Nomadland, Chloe Zhao 

 Like Zhao’s first two films, this one is a conflation of documentary and narrative film, the title and the characters derived from Jessica Bruder’s eponymous book. The underlying political and social commentary in this movie informs all of the young filmmaker’s work, but here there is a certain severity that undermines the narrative. It is somewhat overcome by Zhao’s celebration of an uncommonly old female hero who leaves nothing behind when she embarks on her last adventure. Fern’s late-in-life search for meaning has been a long time in coming; all heroes harbor one terrible childhood wound that is revisited over the years so that they may continue to live consciously. Fern has always lived by her own rules, and now only one path allows her to maintain that independence. The individuation is bittersweet, but then so is senescence. 

Young Ahmed, Dardenne Brothers (Appropriate for teens; subtitled) 

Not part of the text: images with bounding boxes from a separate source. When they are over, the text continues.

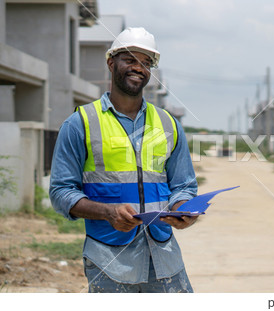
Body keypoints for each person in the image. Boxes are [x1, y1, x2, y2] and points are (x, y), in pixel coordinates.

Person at [49, 27, 198, 293]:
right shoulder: (80, 123)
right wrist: (107, 212)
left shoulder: (168, 124)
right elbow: (61, 192)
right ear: (111, 62)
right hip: (109, 261)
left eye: (146, 63)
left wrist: (184, 207)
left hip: (165, 258)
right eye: (130, 59)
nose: (139, 67)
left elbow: (183, 185)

These Belgian filmmakers have been writing and directing quest films for over 20 years; among their most memorable are “la Promesse” (1996) and “Rosetta” (1999) that feature young, working class heroes. “Young Ahmed” follows that tradition, portraying a 13 year-old boy who comes under the influence of an extremist imam. Ahmed goes on to taunt his family with his sudden misogyny and his strict adherence to the imam’s beliefs. When he must pass certain barbarous rights of passage, it becomes apparent that Ahmed is on the path to self-destruction. Male quests for identity are marked by violent transformation because under patriarchy men and boys, unlike women and girls, must prove themselves physically, in playground battles and fields of battle. This film, anchored by a terrific performance, is a potent warning to adults about how easily children are influenced, and often harmed, because their passions are as great as their potential for self-sacrifice.